TO DO.
Print the lines of the listing below verbatim from its first line through the line bearing "Q1 #(8) q1_1". Any pictures are to be omitted.

━━ RECORD SET ━━

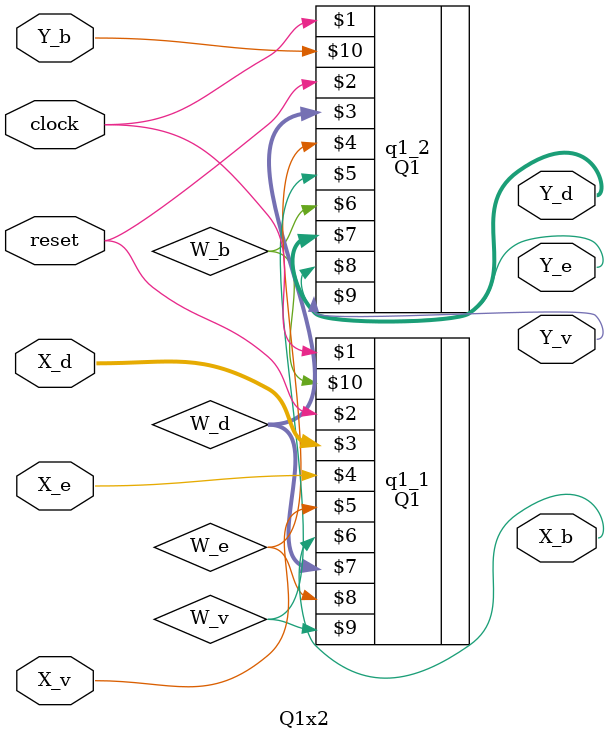
<source format=v>

`include "Q1.v"

module Q1x2 (clock, reset, X_d, X_e, X_v, X_b, Y_d, Y_e, Y_v, Y_b);

   parameter       W = 8;	// - data width (bits)

   input 	   clock;
   input 	   reset;
   
   input  [W-1:0]  X_d;		// - input  stream:  data
   input 	   X_e;		//		     eos
   input 	   X_v;		//		     valid
   output 	   X_b;		//		     backpressure

   output [W-1:0]  Y_d;		// - output stream:  data
   output 	   Y_e;		//		     eos
   output 	   Y_v;		//		     valid
   input 	   Y_b;		//		     backpressure

   wire   [W-1:0]  W_d;		// - intermediate stream:  data
   wire  	   W_e;		//		     eos
   wire  	   W_v;		//		     valid
   wire		   W_b;		//		     backpressure

   Q1 #(8) q1_1 (clock, reset, X_d, X_e, X_v, X_b, W_d, W_e, W_v, W_b);
   Q1 #(8) q1_2 (clock, reset, W_d, W_e, W_v, W_b, Y_d, Y_e, Y_v, Y_b);

endmodule // Q1x2

</source>
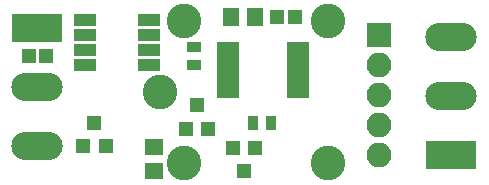
<source format=gts>
G04 #@! TF.GenerationSoftware,KiCad,Pcbnew,(2018-02-16 revision c95340fba)-makepkg*
G04 #@! TF.CreationDate,2018-05-26T17:23:00+02:00*
G04 #@! TF.ProjectId,lin_bb,6C696E5F62622E6B696361645F706362,rev?*
G04 #@! TF.SameCoordinates,PX7d54dd0PY6718300*
G04 #@! TF.FileFunction,Soldermask,Top*
G04 #@! TF.FilePolarity,Negative*
%FSLAX46Y46*%
G04 Gerber Fmt 4.6, Leading zero omitted, Abs format (unit mm)*
G04 Created by KiCad (PCBNEW (2018-02-16 revision c95340fba)-makepkg) date 05/26/18 17:23:00*
%MOMM*%
%LPD*%
G01*
G04 APERTURE LIST*
%ADD10R,1.400000X1.650000*%
%ADD11R,1.650000X1.400000*%
%ADD12R,1.200000X1.150000*%
%ADD13O,2.100000X2.100000*%
%ADD14R,2.100000X2.100000*%
%ADD15O,4.360000X2.380000*%
%ADD16R,4.360000X2.380000*%
%ADD17R,1.300000X0.900000*%
%ADD18R,1.950000X1.000000*%
%ADD19R,1.200000X1.300000*%
%ADD20C,2.940000*%
%ADD21R,1.850000X0.850000*%
%ADD22R,0.900000X1.300000*%
G04 APERTURE END LIST*
D10*
X22926800Y-1879600D03*
X24926800Y-1879600D03*
D11*
X16344900Y-12881100D03*
X16344900Y-14881100D03*
D12*
X7252400Y-5181600D03*
X5752400Y-5181600D03*
D13*
X35458400Y-13563600D03*
X35458400Y-11023600D03*
X35458400Y-8483600D03*
X35458400Y-5943600D03*
D14*
X35458400Y-3403600D03*
D15*
X6502400Y-12768600D03*
X6502400Y-7768600D03*
D16*
X6502400Y-2768600D03*
D17*
X19761200Y-4431600D03*
X19761200Y-5931600D03*
D18*
X15933400Y-2133600D03*
X15933400Y-3403600D03*
X15933400Y-4673600D03*
X15933400Y-5943600D03*
X10533400Y-5943600D03*
X10533400Y-4673600D03*
X10533400Y-3403600D03*
X10533400Y-2133600D03*
D15*
X41554400Y-3563600D03*
X41554400Y-8563600D03*
D16*
X41554400Y-13563600D03*
D12*
X28322400Y-1879600D03*
X26822400Y-1879600D03*
D19*
X11328400Y-10785600D03*
X12278400Y-12785600D03*
X10378400Y-12785600D03*
D20*
X31116400Y-14229600D03*
X16916400Y-8229600D03*
X31116400Y-2229600D03*
X18916400Y-14229600D03*
X18916400Y-2229600D03*
D19*
X20015200Y-9312400D03*
X20965200Y-11312400D03*
X19065200Y-11312400D03*
D21*
X28565900Y-4374600D03*
X28565900Y-5024600D03*
X28565900Y-5674600D03*
X28565900Y-6324600D03*
X28565900Y-6974600D03*
X28565900Y-7624600D03*
X28565900Y-8274600D03*
X22665900Y-8274600D03*
X22665900Y-7624600D03*
X22665900Y-6974600D03*
X22665900Y-6324600D03*
X22665900Y-5674600D03*
X22665900Y-5024600D03*
X22665900Y-4374600D03*
D22*
X26251600Y-10820400D03*
X24751600Y-10820400D03*
D19*
X23977600Y-14919200D03*
X23027600Y-12919200D03*
X24927600Y-12919200D03*
M02*

</source>
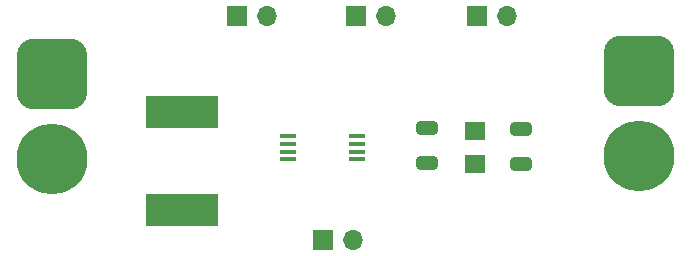
<source format=gts>
%TF.GenerationSoftware,KiCad,Pcbnew,7.0.2*%
%TF.CreationDate,2023-06-26T21:45:58-07:00*%
%TF.ProjectId,Current Sense Standalone,43757272-656e-4742-9053-656e73652053,rev?*%
%TF.SameCoordinates,Original*%
%TF.FileFunction,Soldermask,Top*%
%TF.FilePolarity,Negative*%
%FSLAX46Y46*%
G04 Gerber Fmt 4.6, Leading zero omitted, Abs format (unit mm)*
G04 Created by KiCad (PCBNEW 7.0.2) date 2023-06-26 21:45:58*
%MOMM*%
%LPD*%
G01*
G04 APERTURE LIST*
G04 Aperture macros list*
%AMRoundRect*
0 Rectangle with rounded corners*
0 $1 Rounding radius*
0 $2 $3 $4 $5 $6 $7 $8 $9 X,Y pos of 4 corners*
0 Add a 4 corners polygon primitive as box body*
4,1,4,$2,$3,$4,$5,$6,$7,$8,$9,$2,$3,0*
0 Add four circle primitives for the rounded corners*
1,1,$1+$1,$2,$3*
1,1,$1+$1,$4,$5*
1,1,$1+$1,$6,$7*
1,1,$1+$1,$8,$9*
0 Add four rect primitives between the rounded corners*
20,1,$1+$1,$2,$3,$4,$5,0*
20,1,$1+$1,$4,$5,$6,$7,0*
20,1,$1+$1,$6,$7,$8,$9,0*
20,1,$1+$1,$8,$9,$2,$3,0*%
G04 Aperture macros list end*
%ADD10R,1.473200X0.355600*%
%ADD11R,6.200000X2.700000*%
%ADD12R,1.800000X1.600000*%
%ADD13C,6.000000*%
%ADD14RoundRect,1.500000X-1.500000X1.500000X-1.500000X-1.500000X1.500000X-1.500000X1.500000X1.500000X0*%
%ADD15R,1.700000X1.700000*%
%ADD16O,1.700000X1.700000*%
%ADD17RoundRect,0.250000X-0.650000X0.325000X-0.650000X-0.325000X0.650000X-0.325000X0.650000X0.325000X0*%
G04 APERTURE END LIST*
D10*
X138938000Y-93980000D03*
X138938000Y-94629998D03*
X138938000Y-95280000D03*
X138938000Y-95929998D03*
X144780000Y-95929998D03*
X144780000Y-95280000D03*
X144780000Y-94629998D03*
X144780000Y-93980000D03*
D11*
X129959273Y-100248011D03*
X129959273Y-91948011D03*
D12*
X154783375Y-93509624D03*
X154783375Y-96309624D03*
D13*
X168674045Y-95661822D03*
D14*
X168674045Y-88461822D03*
D15*
X154940000Y-83820000D03*
D16*
X157480000Y-83820000D03*
D15*
X141928963Y-102738800D03*
D16*
X144468963Y-102738800D03*
D15*
X134620000Y-83820000D03*
D16*
X137160000Y-83820000D03*
D15*
X144765000Y-83820000D03*
D16*
X147305000Y-83820000D03*
D14*
X118980936Y-88710973D03*
D13*
X118980936Y-95910973D03*
D17*
X150741329Y-93263866D03*
X150741329Y-96213866D03*
X158693078Y-93354784D03*
X158693078Y-96304784D03*
M02*

</source>
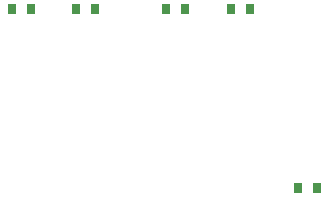
<source format=gtp>
G04*
G04 #@! TF.GenerationSoftware,Altium Limited,Altium Designer,22.6.1 (34)*
G04*
G04 Layer_Color=8421504*
%FSLAX25Y25*%
%MOIN*%
G70*
G04*
G04 #@! TF.SameCoordinates,155C3C0F-C328-4BCA-876E-5E1AE029C65F*
G04*
G04*
G04 #@! TF.FilePolarity,Positive*
G04*
G01*
G75*
%ADD15R,0.02756X0.03543*%
D15*
X15610Y158000D02*
D03*
X9390D02*
D03*
X-5890D02*
D03*
X-12110D02*
D03*
X60890D02*
D03*
X67110D02*
D03*
X39390D02*
D03*
X45610D02*
D03*
X89610Y98500D02*
D03*
X83390D02*
D03*
M02*

</source>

━━━

RESPONSE TO THIS EXERCISE.
<source format=v>

`include "Q1.v"

module Q1x2 (clock, reset, X_d, X_e, X_v, X_b, Y_d, Y_e, Y_v, Y_b);

   parameter       W = 8;	// - data width (bits)

   input 	   clock;
   input 	   reset;
   
   input  [W-1:0]  X_d;		// - input  stream:  data
   input 	   X_e;		//		     eos
   input 	   X_v;		//		     valid
   output 	   X_b;		//		     backpressure

   output [W-1:0]  Y_d;		// - output stream:  data
   output 	   Y_e;		//		     eos
   output 	   Y_v;		//		     valid
   input 	   Y_b;		//		     backpressure

   wire   [W-1:0]  W_d;		// - intermediate stream:  data
   wire  	   W_e;		//		     eos
   wire  	   W_v;		//		     valid
   wire		   W_b;		//		     backpressure

   Q1 #(8) q1_1 (clock, reset, X_d, X_e, X_v, X_b, W_d, W_e, W_v, W_b);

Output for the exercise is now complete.